Every line in the records below between the one holding "services is vast and varied. To maximize" and the one holding "This segmentation will enable", inclusive, is to be set down exactly; all other lines are to be left out.

Extracted page text data

-.-.-

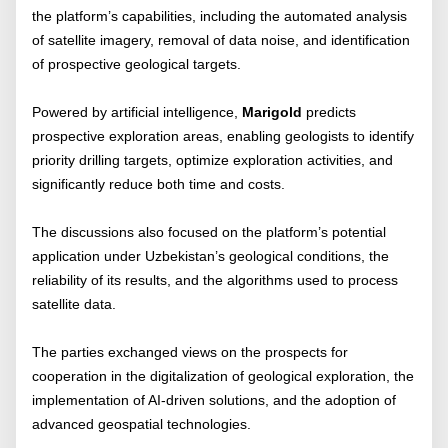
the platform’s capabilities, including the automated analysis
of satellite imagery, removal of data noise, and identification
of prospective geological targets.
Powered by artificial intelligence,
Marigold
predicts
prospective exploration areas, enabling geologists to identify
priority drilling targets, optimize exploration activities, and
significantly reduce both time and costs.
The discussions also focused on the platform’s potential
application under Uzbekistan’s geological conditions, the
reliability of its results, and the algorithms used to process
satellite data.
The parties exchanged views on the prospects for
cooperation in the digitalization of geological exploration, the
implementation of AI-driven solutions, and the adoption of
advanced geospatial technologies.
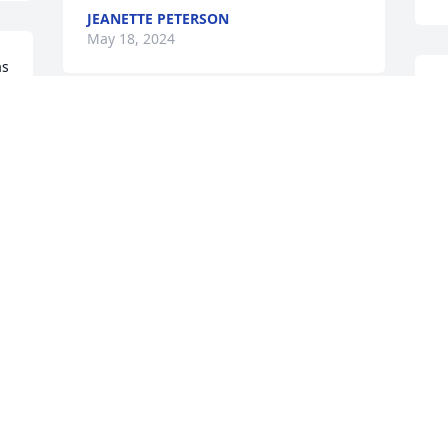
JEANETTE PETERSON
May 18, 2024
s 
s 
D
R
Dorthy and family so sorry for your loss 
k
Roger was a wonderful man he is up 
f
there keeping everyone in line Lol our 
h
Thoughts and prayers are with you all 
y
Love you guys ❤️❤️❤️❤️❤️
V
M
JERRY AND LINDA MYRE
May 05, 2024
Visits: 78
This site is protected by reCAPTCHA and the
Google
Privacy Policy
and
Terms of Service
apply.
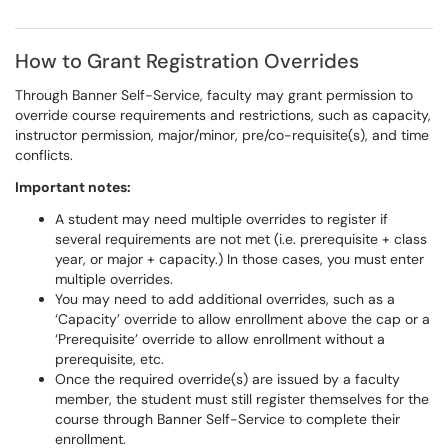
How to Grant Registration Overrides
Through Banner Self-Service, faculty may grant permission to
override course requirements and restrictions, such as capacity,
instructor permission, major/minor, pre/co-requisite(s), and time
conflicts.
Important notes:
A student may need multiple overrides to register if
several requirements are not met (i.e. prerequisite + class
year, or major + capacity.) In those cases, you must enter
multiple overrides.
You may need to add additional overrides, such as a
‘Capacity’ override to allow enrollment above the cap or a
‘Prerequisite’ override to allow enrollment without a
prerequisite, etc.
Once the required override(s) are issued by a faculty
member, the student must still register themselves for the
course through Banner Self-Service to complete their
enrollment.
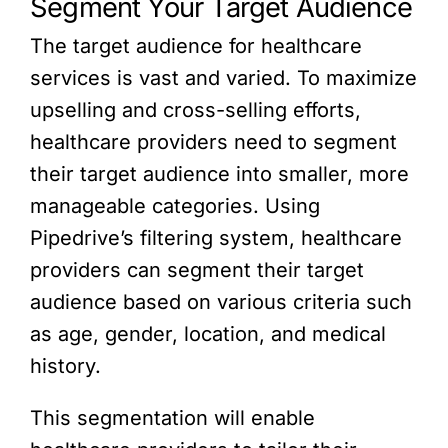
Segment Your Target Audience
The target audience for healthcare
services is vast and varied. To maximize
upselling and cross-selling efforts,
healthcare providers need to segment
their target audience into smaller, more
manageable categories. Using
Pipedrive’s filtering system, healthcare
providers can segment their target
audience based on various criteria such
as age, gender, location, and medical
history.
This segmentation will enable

-.-.-

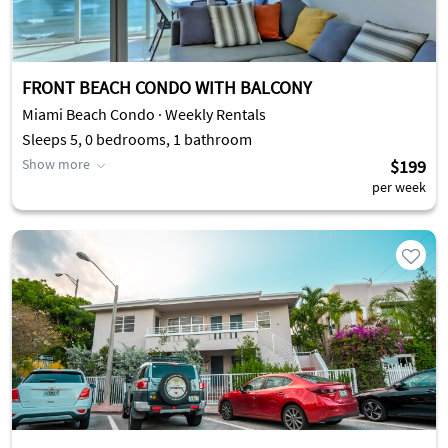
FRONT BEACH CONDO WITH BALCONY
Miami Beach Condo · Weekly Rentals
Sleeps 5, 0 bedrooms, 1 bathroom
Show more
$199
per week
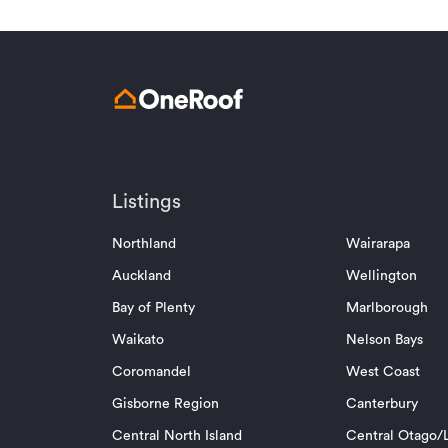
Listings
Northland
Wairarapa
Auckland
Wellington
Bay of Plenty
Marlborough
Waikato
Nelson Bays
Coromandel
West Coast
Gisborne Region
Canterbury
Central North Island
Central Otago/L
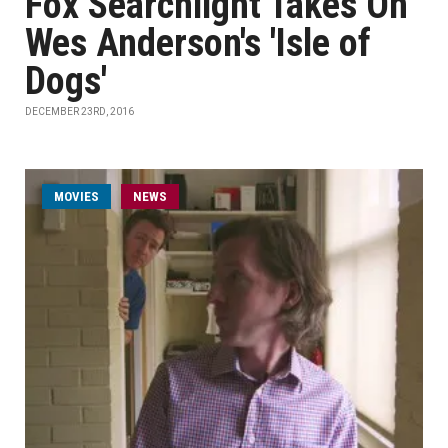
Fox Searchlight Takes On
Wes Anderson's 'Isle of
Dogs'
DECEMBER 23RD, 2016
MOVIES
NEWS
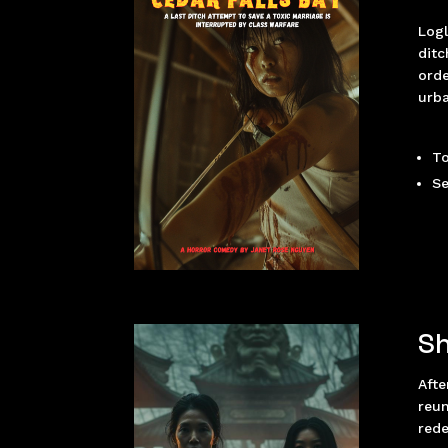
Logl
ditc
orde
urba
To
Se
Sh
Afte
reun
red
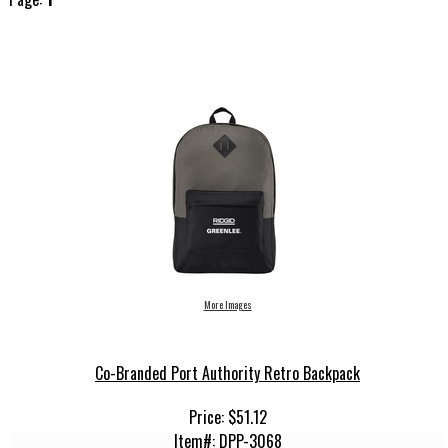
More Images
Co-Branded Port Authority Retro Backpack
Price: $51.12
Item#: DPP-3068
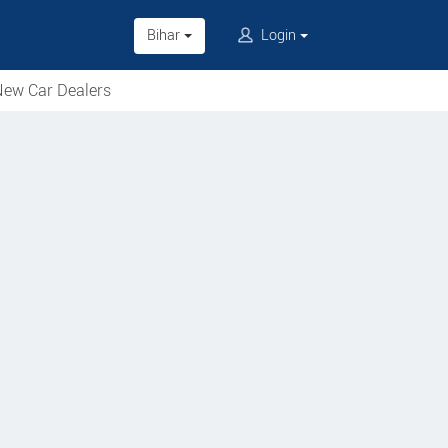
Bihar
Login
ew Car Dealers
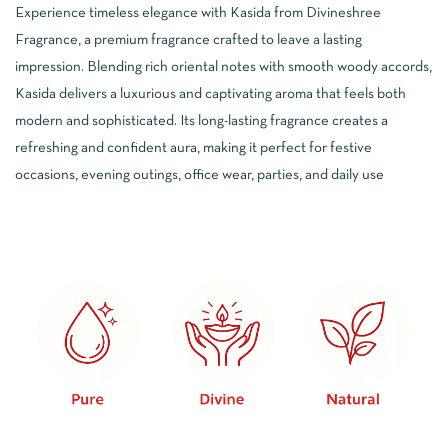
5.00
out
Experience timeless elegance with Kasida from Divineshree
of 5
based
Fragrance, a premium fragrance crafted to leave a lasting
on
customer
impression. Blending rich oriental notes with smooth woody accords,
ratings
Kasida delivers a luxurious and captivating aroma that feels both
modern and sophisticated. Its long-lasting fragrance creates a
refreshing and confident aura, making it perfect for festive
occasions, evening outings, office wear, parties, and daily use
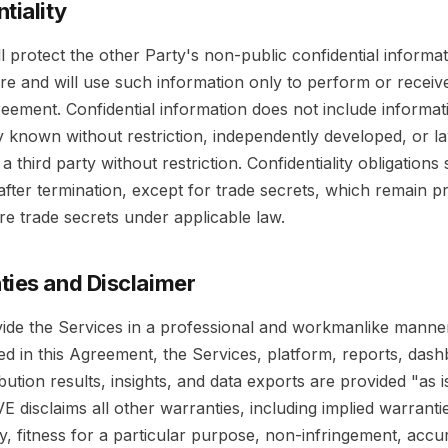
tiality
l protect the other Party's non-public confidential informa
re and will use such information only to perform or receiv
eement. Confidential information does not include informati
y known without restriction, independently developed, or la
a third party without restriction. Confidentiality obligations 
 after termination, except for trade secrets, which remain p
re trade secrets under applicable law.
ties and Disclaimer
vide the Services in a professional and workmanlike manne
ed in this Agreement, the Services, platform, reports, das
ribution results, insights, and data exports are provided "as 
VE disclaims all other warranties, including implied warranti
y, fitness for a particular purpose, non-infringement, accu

-.-.-

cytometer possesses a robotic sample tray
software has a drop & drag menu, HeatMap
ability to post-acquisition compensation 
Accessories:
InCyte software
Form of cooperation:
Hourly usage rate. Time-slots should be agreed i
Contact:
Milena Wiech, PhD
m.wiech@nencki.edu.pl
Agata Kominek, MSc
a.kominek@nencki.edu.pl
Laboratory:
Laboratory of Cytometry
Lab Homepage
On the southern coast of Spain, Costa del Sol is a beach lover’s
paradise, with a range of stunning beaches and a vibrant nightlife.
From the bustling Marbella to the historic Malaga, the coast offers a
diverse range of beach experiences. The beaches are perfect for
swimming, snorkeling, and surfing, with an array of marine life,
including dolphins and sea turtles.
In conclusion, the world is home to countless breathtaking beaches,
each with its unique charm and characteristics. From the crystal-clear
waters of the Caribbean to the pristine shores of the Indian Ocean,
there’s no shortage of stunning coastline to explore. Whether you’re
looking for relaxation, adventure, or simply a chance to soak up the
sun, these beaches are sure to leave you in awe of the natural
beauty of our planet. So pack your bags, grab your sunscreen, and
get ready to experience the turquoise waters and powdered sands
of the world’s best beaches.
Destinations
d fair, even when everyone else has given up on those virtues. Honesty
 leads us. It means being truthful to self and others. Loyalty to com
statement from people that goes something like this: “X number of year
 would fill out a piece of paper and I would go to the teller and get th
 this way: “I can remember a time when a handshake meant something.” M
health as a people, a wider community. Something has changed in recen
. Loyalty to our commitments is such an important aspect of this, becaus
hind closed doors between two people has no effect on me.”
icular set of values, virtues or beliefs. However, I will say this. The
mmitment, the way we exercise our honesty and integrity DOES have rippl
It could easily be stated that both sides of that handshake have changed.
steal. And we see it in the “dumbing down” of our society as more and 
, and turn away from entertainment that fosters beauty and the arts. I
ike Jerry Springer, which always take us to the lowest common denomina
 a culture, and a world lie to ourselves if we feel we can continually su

-.-.-

• [Reply]:
services is vast and varied. To maximize
upselling and cross-selling efforts,
healthcare providers need to segment
their target audience into smaller, more
manageable categories. Using
Pipedrive’s filtering system, healthcare
providers can segment their target
audience based on various criteria such
as age, gender, location, and medical
history.
This segmentation will enable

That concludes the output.